Не буду говорить про шумное застолье, которое мы устроили. Я больше молчал, так как невозможно было вставить даже слово в разгоряченный хмелью разговор-спор Сыса и Веретилы. Нормальный человек с трудом выдержал бы Веретилу пятнадцать минут, настолько Сергей может задурить голову своим раскатистым, как Перуново громыхание, голосом. Веретило что-то доказывал и все распалялся, разве что не брызгал слюной. Анатоль упрямо не соглашался, называя его доводы вздором и глупостью. Тяжело было ему согласиться, что кто-то хорошо пишет, а тем более признать чей-то талант равным его таланту. «Куда ему до меня, пусть хоть думать научится, деточка желторотая». По крайней мере, я никогда не слышал, чтобы Анатоль подводил под свою мысль обоснование. Всегда он высказывался прямо и просто, без нюансов и оттенков, умных рассуждений и интеллектуальной лексики. Кто его не знал, мог прямоту Анатоля принять за грубость и невоспитанность, интеллектуальную ограниченность.
Прошло двенадцать лет, как я познакомился с Анатолем. Время его изменило. Нет, не время и не жизнь, а сам Анатоль изменился. Почти ничего нового не писал из-за гулянок и пил не ради вдохновения в творческом одиночестве, а чтобы снова и снова показать другим свою самость. Пьянки сделались его жизненной необходимостью, как для обычного пьяницы, который уже не может остановиться. А у пьяного его начиналась нервная истерика, он то заливался слезами, как баба, то жалел своих друзей. И тогда он расплакался: «Жаль мне тебя, Чаропка, спиваешься ты». — «Чаропка пьет, но и пишет. А ты уже спился и списался. Без смысла живешь. Давно, как старый пес, утратил нюх», — произнес Веретило и был прав.
Сыс только хмыкнул и ничего не сказал в свою защиту. Так я и не узнал о причинах Сысовых гулянок-пьянок. Может, он пил от безнадежности своей беспутной жизни. У него не было семьи, а значит, и любви, и нежности, он нигде не работал, а значит, не было профессиональной заинтересованности, жизненных планов, которые стремился бы осуществить, реализовать себя, жил без перспектив, всегда был бедным и не мог позволить себе жить достойно, не имел настоящих друзей, которые поддержали бы его и советом, и делом, направили на добрый путь — словом, жил без смысла и стимула. А может, Анатоль знал и предчувствовал свой короткий век, вот и хотел заполнить отведенное ему судьбой время чем-то бурепенным и огненно-дымным. Но зачем было бездумно тратить талант, осуждая себя на нелепую драму?

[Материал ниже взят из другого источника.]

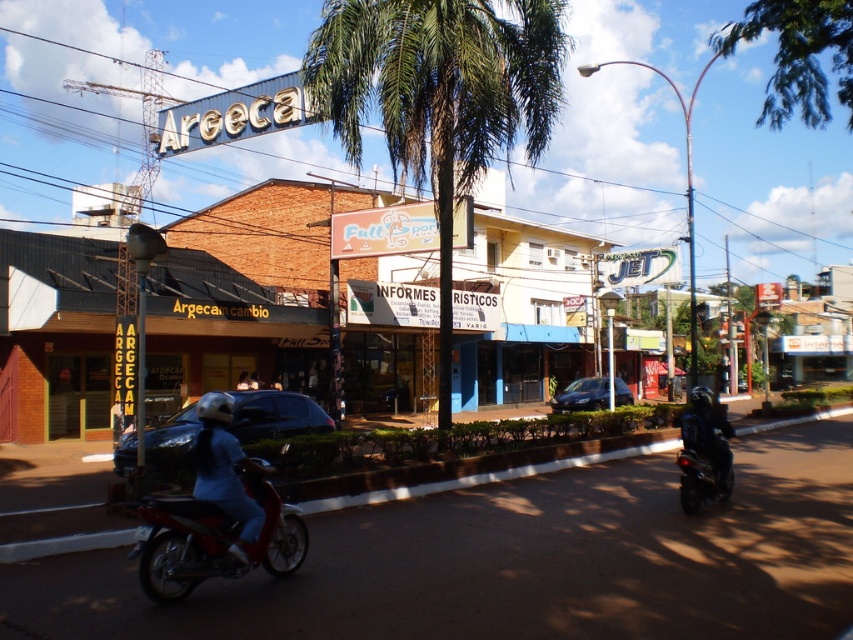
You are a delivery person needing to place the dark blue leather jacket at center on the shiny red motorbike at center. Can the jacket fit vertically on the motorbike without bending it?

The shiny red motorbike at center has a lesser height compared to dark blue leather jacket at center, so the jacket cannot be placed vertically on the motorbike without bending it since the motorbike is shorter than the jacket.

You are a delivery person who needs to place a package on the dark blue leather jacket at center without damaging the green leafy palm tree at center. Is this possible?

The green leafy palm tree at center is located above the dark blue leather jacket at center, so placing the package on the dark blue leather jacket at center won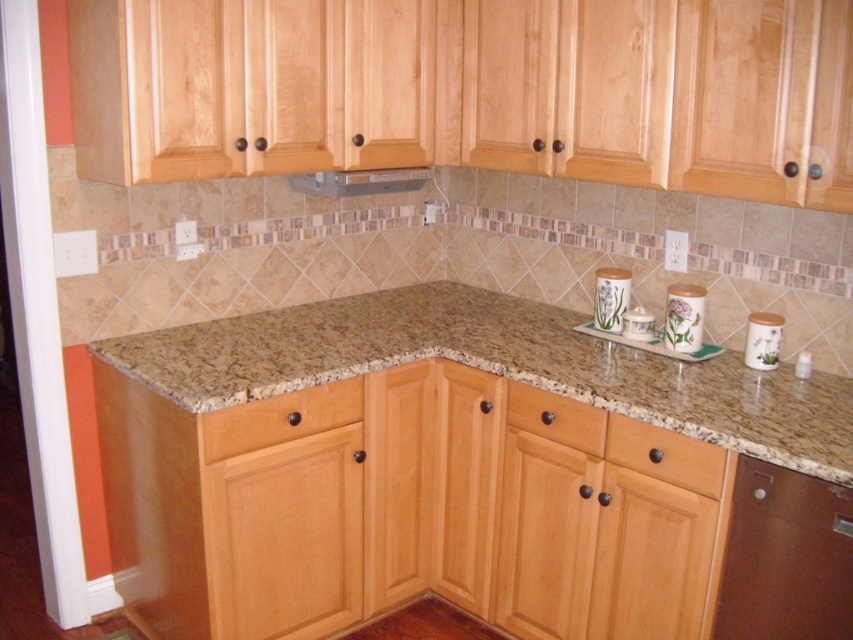
You are organizing the kitchen and need to place a new appliance. The brown matte dishwasher at lower right and the matte wood drawer at lower left are in your way. Which one is closer to the floor?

А может, он убегал от своих горьких и печальных мыслей и о своей жизни, и о судьбе его любимой и несчастной Беларуси, где все не так, как должно было быть в идеале. Жалел горькую долю
Утром у нас раскалывались головы, и чтобы их подлечить, мы с Сергеем отправились за «лекарствами» в магазин. По дороге заглянули в пивную, прозванную местными пьяницами «Голубым Дунаем». Когда-то в своей бездумной юности я здесь с товарищами пропивал «разбойные» деньги. Пили смешанное с вином пиво. После такого коктейля меня рвало и на долгие годы отбило охоту пить не только дешевое винцо-чарлик, но и пиво, даже их запаха не мог переносить.
Я не разбудил Анатоля и не взял с собой, чтобы, не дай боженька он, к моему стыду, не начал с пьяных глаз выкаблучиваться людям на смех.
Утолив жажду и пополнив наши резервы питомого и едомого, мы тут же вернулись домой. Сыс уже оклемался и открыл нам дверь. Удивительно, но водка его не обрадовала, воспринял ее как нечто само собой разумеющееся. Мутным взглядом скользнул по бутылкам, появившимся на столе, и раздраженно спросил:
— Где вы так долго шлялись, котики мои?
— Пиво пили, — ответил я.
И тут Сыс удивился и воскликнул:
— Вы пили пиво и не позвали меня!
— Ты же спал. Не хотели будить тебя, — оправдывались мы.
— Так могли принести бутылку пива. Сами выпили пива, а я, как сморчок, сохну. Ничего себе друзья. Веди, Череп, в пивную.
— Боюсь, что ты там выкинешь коней. Ты же не можешь, чтобы не отличиться, — попробовал я, зная Сыса во хмелю, уклониться от надвигающейся катастрофы. — Я лучше схожу куплю бутылку.
— Не нужно мне бутылочного пива, хочу живого — разливного, — безапелляционно заявил Сыс и начал собираться, натягивать одежду.